425 e 530 cod. proc. pen. possono ritenersi fra loro assimilabili le
ipotesi di prova positiva dell'innocenza e quella speculare di totale
assenza di prova della colpevolezza, di talché la medesima
situazione di fatto è idonea a determinare, su di un piano di
sostanziale simmetria, la sentenza di assoluzione in dibattimento e
quella di non luogo a procedere nell'udienza preliminare, non
altrettanto è a dirsi in tutte le ipotesi in cui la prova risulti
invece insufficiente o contraddittoria. In tal caso, infatti, alla
sentenza di assoluzione imposta dall'art. 530, secondo comma, cod.
proc. pen., non corrisponde un omologo per la sentenza di non luogo a
procedere, ma una più articolata regola di giudizio che deve
necessariamente tener conto della diversa natura e funzione che
quella pronuncia è destinata a svolgere nel sistema. L'apprezzamento
del merito che il giudice è chiamato a compiere all'esito della
udienza preliminare non si sviluppa, infatti, secondo un canone, sia
pur prognostico, di colpevolezza o di innocenza, ma si incentra sulla
ben diversa prospettiva di delibare se, nel caso di specie, risulti o
meno necessario dare ingresso alla successiva fase del dibattimento:
la sentenza di non luogo a procedere, dunque, era e resta, anche dopo
le modifiche subite dall'art. 425 cod. proc. pen., una sentenza di
tipo "processuale", destinata null'altro che a paralizzare la domanda
di giudizio formulata dal pubblico ministero.
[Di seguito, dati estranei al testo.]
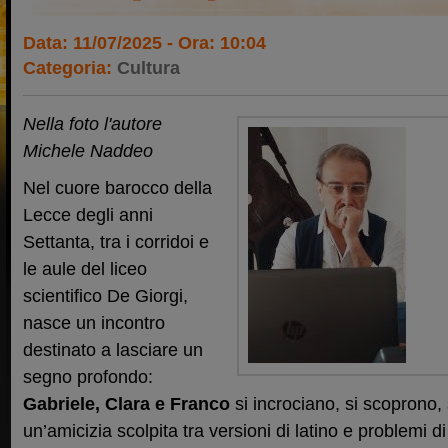
Data: 11/07/2025 - Ora: 10:04
Categoria:
Cultura
Nella foto l'autore
Michele Naddeo
Nel cuore barocco della
Lecce degli anni
Settanta, tra i corridoi e
le aule del liceo
scientifico De Giorgi,
nasce un incontro
destinato a lasciare un
segno profondo:
Gabriele, Clara e Franco
si incrociano, si scoprono, 
un’amicizia scolpita tra versioni di latino e problemi 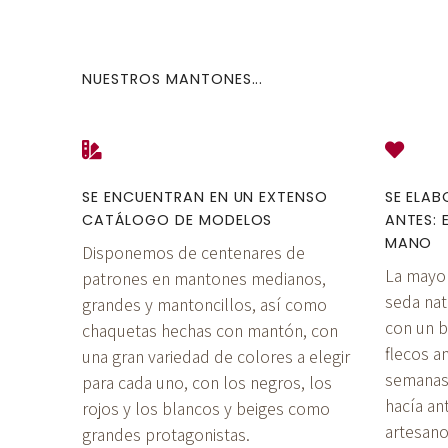
NUESTROS MANTONES...
SE ENCUENTRAN EN UN EXTENSO
SE ELA
CATÁLOGO DE MODELOS
ANTES: 
MANO
Disponemos de centenares de
La mayo
patrones en mantones medianos,
seda natu
grandes y mantoncillos, así como
con un b
chaquetas hechas con mantón, con
flecos 
una gran variedad de colores a elegir
semanas
para cada uno, con los negros, los
hacía an
rojos y los blancos y beiges como
artesano
grandes protagonistas.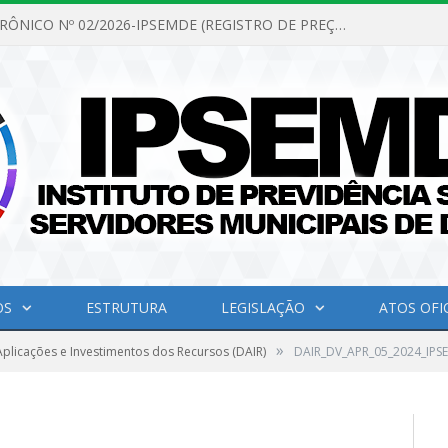
PREGÃO ELETRÔNICO Nº 02/2026-IPSEMDE (REGISTRO DE PREÇOS PARA FUTURA E EVENTUAL AQUISIÇÃO DE MATERIAL DE LIMPEZA E GÊNEROS ALIMENTÍCIOS PARA ATENDER AS NECESSIDADES DO INSTITUTO DE PREVIDÊNCIA SOCIAL DOS SERVIDORES MUNICIPAIS DE DOM ELISEU.)
OS
ESTRUTURA
LEGISLAÇÃO
ATOS OFIC
»
plicações e Investimentos dos Recursos (DAIR)
DAIR_DV_APR_05_2024_IPS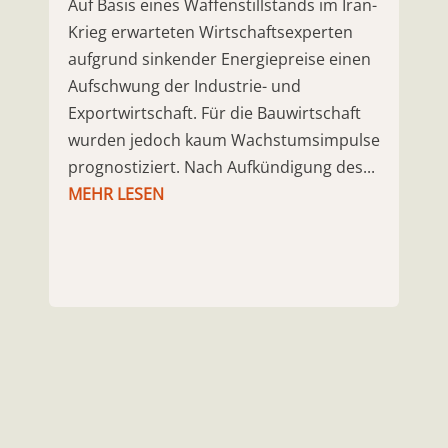
Auf Basis eines Waffenstillstands im Iran-
Krieg erwarteten Wirtschaftsexperten
aufgrund sinkender Energiepreise einen
Aufschwung der Industrie- und
Exportwirtschaft. Für die Bauwirtschaft
wurden jedoch kaum Wachstumsimpulse
prognostiziert. Nach Aufkündigung des...
MEHR LESEN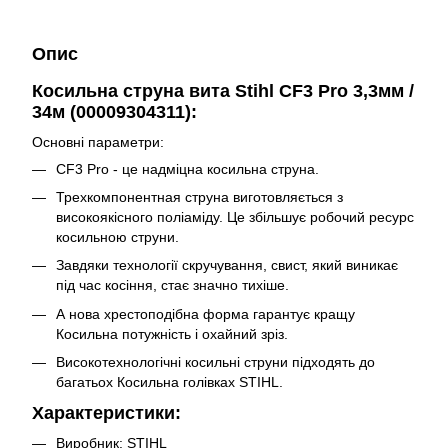
Опис
Косильна струна вита Stihl
CF3 Pro
3,3мм /
34м (00009304311):
Основні параметри:
CF3 Pro - це надміцна косильна струна.
Трехкомпонентная струна виготовляється з
високоякісного поліаміду. Це збільшує робочий ресурс
косильною струни.
Завдяки технології скручування, свист, який виникає
під час косіння, стає значно тихіше.
А нова хрестоподібна форма гарантує кращу
Косильна потужність і охайний зріз.
Високотехнологічні косильні струни підходять до
багатьох Косильна голівках STIHL.
Характеристики:
Виробник: STIHL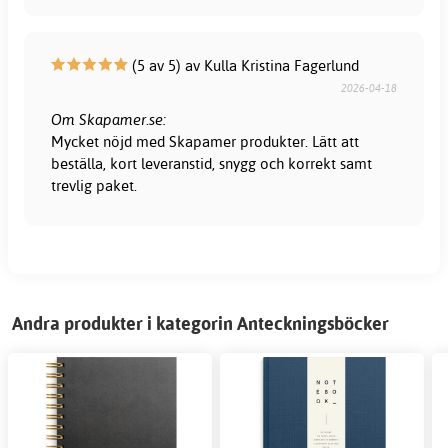
(5 av 5) av Kulla Kristina Fagerlund
2026-04-18
Om Skapamer.se:
Mycket nöjd med Skapamer produkter. Lätt att
beställa, kort leveranstid, snygg och korrekt samt
trevlig paket.
Andra produkter i kategorin Anteckningsböcker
Da ciò consegue che,
ove la prova risulti insufficiente o contraddittoria, l'adozione
della sentenza di non luogo a procedere potrà dirsi imposta soltanto
nei casi in cui si appalesi la superfluità del giudizio, vale a dire
nelle sole ipotesi in cui è fondato prevedere che l'eventuale
istruzione dibattimentale non possa fornire utili apporti per
superare il quadro di insufficienza o contraddittorietà probatoria.
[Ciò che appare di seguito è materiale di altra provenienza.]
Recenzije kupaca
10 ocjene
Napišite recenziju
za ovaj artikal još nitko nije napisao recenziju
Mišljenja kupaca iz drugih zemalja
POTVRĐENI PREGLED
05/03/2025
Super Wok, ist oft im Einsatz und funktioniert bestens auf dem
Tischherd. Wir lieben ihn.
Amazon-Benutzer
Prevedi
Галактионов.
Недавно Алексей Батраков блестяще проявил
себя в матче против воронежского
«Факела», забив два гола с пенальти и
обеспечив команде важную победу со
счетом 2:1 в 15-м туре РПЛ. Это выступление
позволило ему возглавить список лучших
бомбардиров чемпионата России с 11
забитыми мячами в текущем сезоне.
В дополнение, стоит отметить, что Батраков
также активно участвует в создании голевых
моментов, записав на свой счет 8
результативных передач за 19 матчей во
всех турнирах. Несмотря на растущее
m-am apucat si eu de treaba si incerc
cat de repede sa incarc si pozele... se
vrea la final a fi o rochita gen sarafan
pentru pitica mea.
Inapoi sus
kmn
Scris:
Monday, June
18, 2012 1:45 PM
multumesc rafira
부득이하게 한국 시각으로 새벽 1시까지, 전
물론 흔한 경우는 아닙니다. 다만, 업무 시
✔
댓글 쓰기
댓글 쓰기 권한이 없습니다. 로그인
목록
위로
Ove ciò non accada, quindi, risulterà scontato il provvedimento di
rinvio a giudizio che, in una simile eventualità, lungi dal
rinvenire il proprio fondamento in una previsione di probabile
condanna, si radicherà null'altro che sulla ritenuta necessità di
consentire nella dialettica del dibattimento lo sviluppo di elementi
ancora non chiariti.
È evidente, allora, che in siffatte ipotesi il decreto che dispone
il giudizio non potrà ritenersi in alcun modo assorbente rispetto
alla valutazione dei gravi indizi di colpevolezza che sostengono
l'adozione e il mantenimento delle misure cautelari personali,
sicché precluderne l'esame nelle impugnazioni de libertate equivale
ad introdurre nel sistema un limite che si appalesa irragionevolmente
discriminatorio e al tempo stesso gravemente lesivo del diritto di
difesa, per di più proiettato nella specie verso la salvaguardia di
un bene di primario risalto quale è quello della libertà personale.
Gli artt. 309 e 310 cod. proc. pen., così come costantemente
interpretati, devono essere pertanto dichiarati costituzionalmente
illegittimi, per contrasto con gli artt. 3 e 24 della Costituzione,
nella parte in cui non consentono di valutare la sussistenza dei
gravi indizi di colpevolezza nell'ipotesi in cui sia stato emesso il
decreto che dispone il giudizio a norma dell'art. 429 dello stesso
codice.
Restano conseguentemente assorbiti gli ulteriori profili di
illegittimità costituzionale denunciati dal giudice a quo.
per questi motivi
LA CORTE COSTITUZIONALE
Riuniti i giudizi, dichiara l'illegittimità costituzionale degli
artt. 309 e 310 del codice di procedura penale, nella parte in cui
non prevedono la possibilità di valutare la sussistenza dei gravi
indizi di colpevolezza nell'ipotesi in cui sia stato emesso il
decreto che dispone il giudizio a norma dell'art. 429 dello stesso
codice.
Così deciso in Roma, nella sede della Corte costituzionale,
Palazzo della Consulta, il 7 marzo 1996.
Il Presidente: Ferri
Il redattore: Vassalli
Il cancelliere: Di Paola
Depositata in cancelleria il 15 marzo 1996.